What to produce: Only lines holding "anchor" are wanted; copy each of them from the records below.

Input material:
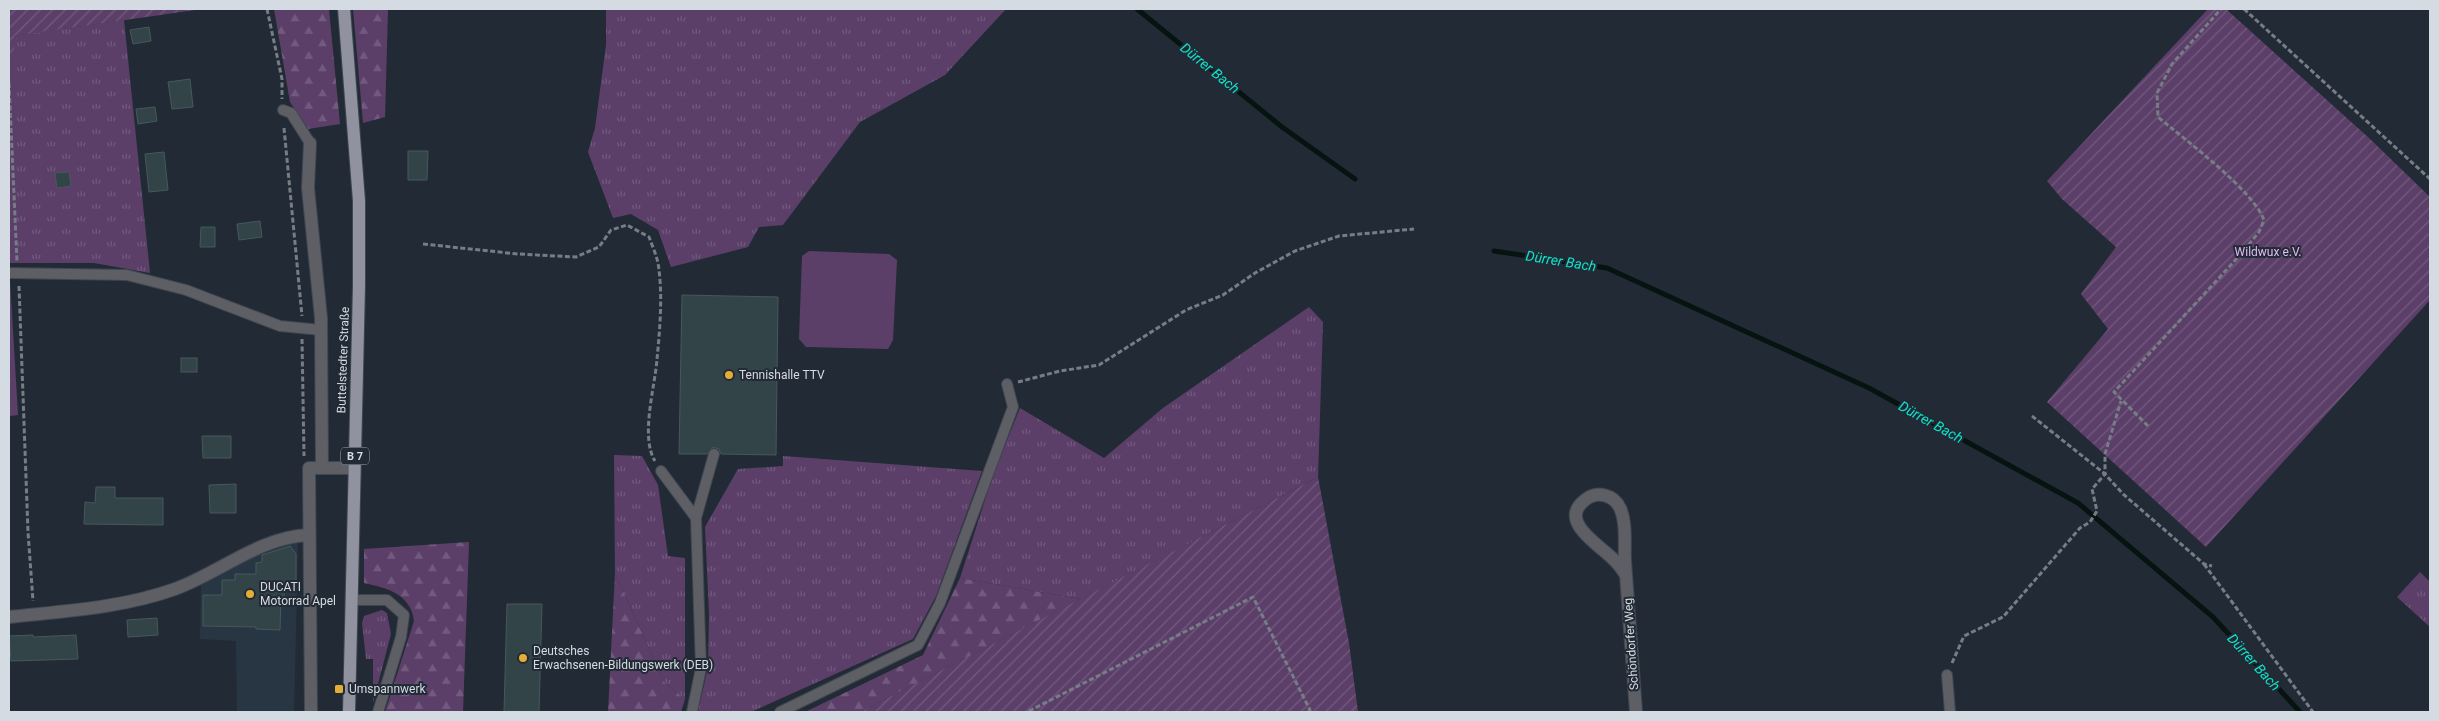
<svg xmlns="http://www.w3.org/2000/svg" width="2439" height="721" viewBox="0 0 2439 721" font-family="Roboto,sans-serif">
<defs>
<pattern id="grass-tufts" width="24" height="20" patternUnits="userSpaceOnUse" patternTransform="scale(1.25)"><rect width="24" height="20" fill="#5c3f69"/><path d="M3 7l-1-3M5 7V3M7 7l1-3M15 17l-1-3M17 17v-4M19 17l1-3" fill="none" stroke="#725a7e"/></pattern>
<pattern id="forest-firs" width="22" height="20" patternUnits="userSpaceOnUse" patternTransform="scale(1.25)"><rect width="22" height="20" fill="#5c3f69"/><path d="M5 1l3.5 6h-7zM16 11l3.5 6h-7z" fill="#725a7e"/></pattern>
<pattern id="garden-furrows" width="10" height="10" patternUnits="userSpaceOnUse" patternTransform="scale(1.25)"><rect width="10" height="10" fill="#5c3f69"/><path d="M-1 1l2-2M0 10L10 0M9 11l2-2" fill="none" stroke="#725a7e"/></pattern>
</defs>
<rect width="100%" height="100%" fill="#222b35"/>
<!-- built -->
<polygon fill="#283644" points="298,542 294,712 237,712 236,641 200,639 201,584 259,552"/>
<!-- grass -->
<g fill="url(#grass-tufts)">
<polygon points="606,9 1006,9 945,75 860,122 783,225 759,227 748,247 671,267 658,230 631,214 613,218 588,152 595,128 606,45"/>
<polygon points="124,20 150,273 94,263 9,263 18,415 9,416 9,57 14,56 13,36"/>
<polygon points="1309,307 1323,322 1318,477 1081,599 960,578 993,475 1020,408 1104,458 1163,408"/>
<polygon points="614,455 642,456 658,485 668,556 685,558 685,699 664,682 615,573"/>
<polygon points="783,456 982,471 936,596 913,639 751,712 698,712 708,667 709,614 705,527 738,469 783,466"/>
<polygon points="2420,572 2430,582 2430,627 2397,597"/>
<polygon points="382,610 387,613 391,634 373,703 373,659 366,659 362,623 364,616"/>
</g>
<!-- forest -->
<g fill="url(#forest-firs)">
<polygon points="274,9 329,9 340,124 308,129 290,102"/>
<polygon points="353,9 388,9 385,117 363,123"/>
<path d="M469 542 463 712H385L414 621C411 594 387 588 364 583V549Z"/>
<polygon points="615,573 664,682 685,699 681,712 608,712"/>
<polygon points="960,578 1081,599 860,712 805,712 923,655"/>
</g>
<!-- garden -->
<g fill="url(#garden-furrows)">
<polygon points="9,9 202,9 14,36 14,57 9,57"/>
<polygon points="2208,9 2226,9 2369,138 2430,197 2430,300 2206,547 2047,402 2108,329 2081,294 2116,247 2062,199 2047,181"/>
<polygon points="1318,477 1349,643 1358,712 860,712"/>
</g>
<!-- pitch -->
<polygon fill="#5c3f69" points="809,251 889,254 897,260 893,340 888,349 806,347 799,339 802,256"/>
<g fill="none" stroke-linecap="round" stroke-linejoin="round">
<!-- stream -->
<g stroke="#051411" stroke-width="5">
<polyline points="1137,9 1282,127 1355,179"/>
<polyline points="1494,251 1607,268 1869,388 2078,503 2213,617 2300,712"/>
</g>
</g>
<!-- building -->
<g fill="#334448" stroke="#46585c">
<polygon points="149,27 151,41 133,44 130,30"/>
<polygon points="190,79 193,107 172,109 168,82"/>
<polygon points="155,107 157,121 138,124 136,109"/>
<polygon points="408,151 428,151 427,180 408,180"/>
<polygon points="164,152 168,190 149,192 145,154"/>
<polygon points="69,172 71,186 57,188 55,173"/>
<polygon points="260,221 262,237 239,240 237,224"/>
<polygon points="201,227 215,227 215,247 200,247"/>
<polygon points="682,295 778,297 776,455 721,454 719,449 713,447 707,454 679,454"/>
<rect x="181" y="358" width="16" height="14"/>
<polygon points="202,436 231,436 231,458 203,458"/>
<polygon points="236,484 236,513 210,513 209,485"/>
<polygon points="96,487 115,487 115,498 163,498 163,525 84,524 85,502 95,503"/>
<polygon points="290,546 296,554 296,582 285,582 284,597 281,597 280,630 256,629 256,627 203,626 203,595 222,595 222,580 235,580 235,574 256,574 256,563 262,562 262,555"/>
<polygon points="507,604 542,604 539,712 504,712"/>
<polygon points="157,618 158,635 128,637 127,620"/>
<polygon points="33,635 33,637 76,635 78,659 11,661 9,636"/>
</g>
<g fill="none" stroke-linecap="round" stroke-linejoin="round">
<!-- lane casing -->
<g stroke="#3f4751" stroke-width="12">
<g id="lane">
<polyline points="283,110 291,113 310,143"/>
<polyline points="9,273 127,275 186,290 280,326 321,330"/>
<polyline points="661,471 696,518 701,668 692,712"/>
<polyline points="696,518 714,454"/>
<polyline points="352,600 387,600 404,615 401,637 378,712"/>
<polyline points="1947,675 1950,712"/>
<polyline points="780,712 918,645 940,603 1013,407 1007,384"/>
</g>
</g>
<!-- street casing -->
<g stroke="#3f4751" stroke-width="14">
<g id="street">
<polyline points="310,143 308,188 321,318 322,468"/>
<path d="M1626 575C1622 569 1618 563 1612 558 1598 544 1558 521 1585 500 1597 490 1614 495 1620 508 1627 523 1624 545 1625 561 1629 611 1632 662 1636 712"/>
<path d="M9 617C64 611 122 608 175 589 219 573 260 537 308 535"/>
<polyline points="311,712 309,468 354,468"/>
</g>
</g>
<!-- primary casing -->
<g stroke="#3f4751" stroke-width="14">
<polyline id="primary" points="344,9 359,201 359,286 349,712"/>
</g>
<!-- path -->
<g stroke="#767d86" stroke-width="3" stroke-dasharray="5 2.5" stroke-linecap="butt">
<polyline points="267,9 282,79 282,99"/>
<polyline points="2244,9 2430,179"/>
<polyline points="9,83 17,262"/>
<polyline points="284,128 302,316"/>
<path d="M423 244 518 254 576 257 599 247 611 230 627 225 649 237C652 245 656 254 658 263 663 293 660 328 657 359 655 387 640 437 655 461"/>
<polyline points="19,286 28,532 33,601"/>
<polyline points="302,339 304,456"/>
<polyline points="1018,382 1060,371 1099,365 1186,310 1223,295 1255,273 1295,251 1339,236 1414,229"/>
<polyline points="2032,416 2105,474 2123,494 2204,564 2212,566"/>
<path d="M2148 426 2114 392 2241 254 2259 232 2264 220C2253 190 2184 139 2158 117L2157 93 2172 64 2221 9"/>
<polyline points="2204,564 2313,712"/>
<polyline points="1952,663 1964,636 2003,617 2080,528 2090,522 2097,511 2092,489 2105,474 2105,454 2121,401"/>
<polyline points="1029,711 1253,597 1310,710 1307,712"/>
</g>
<!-- lane -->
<use href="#lane" stroke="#5e5e65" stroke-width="10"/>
<!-- street -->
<use href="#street" stroke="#5e5e65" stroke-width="12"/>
<!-- primary -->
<use href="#primary" stroke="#90929f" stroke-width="12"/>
</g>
<!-- markers -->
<g fill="#e5ad36" stroke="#222b35" stroke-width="2">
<circle cx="729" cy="375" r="5"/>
<circle cx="250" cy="594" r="5"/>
<circle cx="523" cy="658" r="5"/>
<rect x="334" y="684" width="10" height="10" rx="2.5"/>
</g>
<g text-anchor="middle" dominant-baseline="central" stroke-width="4" stroke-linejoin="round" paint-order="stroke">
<!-- shield labels -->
<rect fill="#222b35" stroke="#9fa6ae" stroke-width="1" x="341" y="447.5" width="28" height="17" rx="4"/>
<g font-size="11" font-weight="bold" fill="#d5dbe2">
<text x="355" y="456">B 7</text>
</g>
<!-- park labels -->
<g font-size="12" fill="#e2bcf5" stroke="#222b35">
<text x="2268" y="252">Wildwux e.V.</text>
</g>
<!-- street labels -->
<g font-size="12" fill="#d5dbe2" stroke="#222b35">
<text transform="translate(343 360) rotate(-88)">Buttelstedter Straße</text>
<text transform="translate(1631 644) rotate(-94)">Schöndorfer Weg</text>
</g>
<!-- poi labels -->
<g font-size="12" fill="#d5dbe2" stroke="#222b35" text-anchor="start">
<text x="739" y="375">Tennishalle TTV</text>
<text x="260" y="587">DUCATI<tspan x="260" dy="14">Motorrad Apel</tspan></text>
<text x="533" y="651">Deutsches<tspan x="533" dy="14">Erwachsenen-Bildungswerk (DEB)</tspan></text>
<text x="349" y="689">Umspannwerk</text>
</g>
<!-- water labels -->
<g font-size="14" font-style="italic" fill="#0fe2ca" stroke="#222b35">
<text transform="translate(1210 68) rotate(39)">Dürrer Bach</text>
<text transform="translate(1561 261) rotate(9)">Dürrer Bach</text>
<text transform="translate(1931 422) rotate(29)">Dürrer Bach</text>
<text transform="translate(2254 662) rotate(48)">Dürrer Bach</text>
</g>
</g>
<!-- border -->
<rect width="2439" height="721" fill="none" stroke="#d5dbe2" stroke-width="20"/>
</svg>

Solution to the exercise:
<g text-anchor="middle" dominant-baseline="central" stroke-width="4" stroke-linejoin="round" paint-order="stroke">
<g font-size="12" fill="#d5dbe2" stroke="#222b35" text-anchor="start">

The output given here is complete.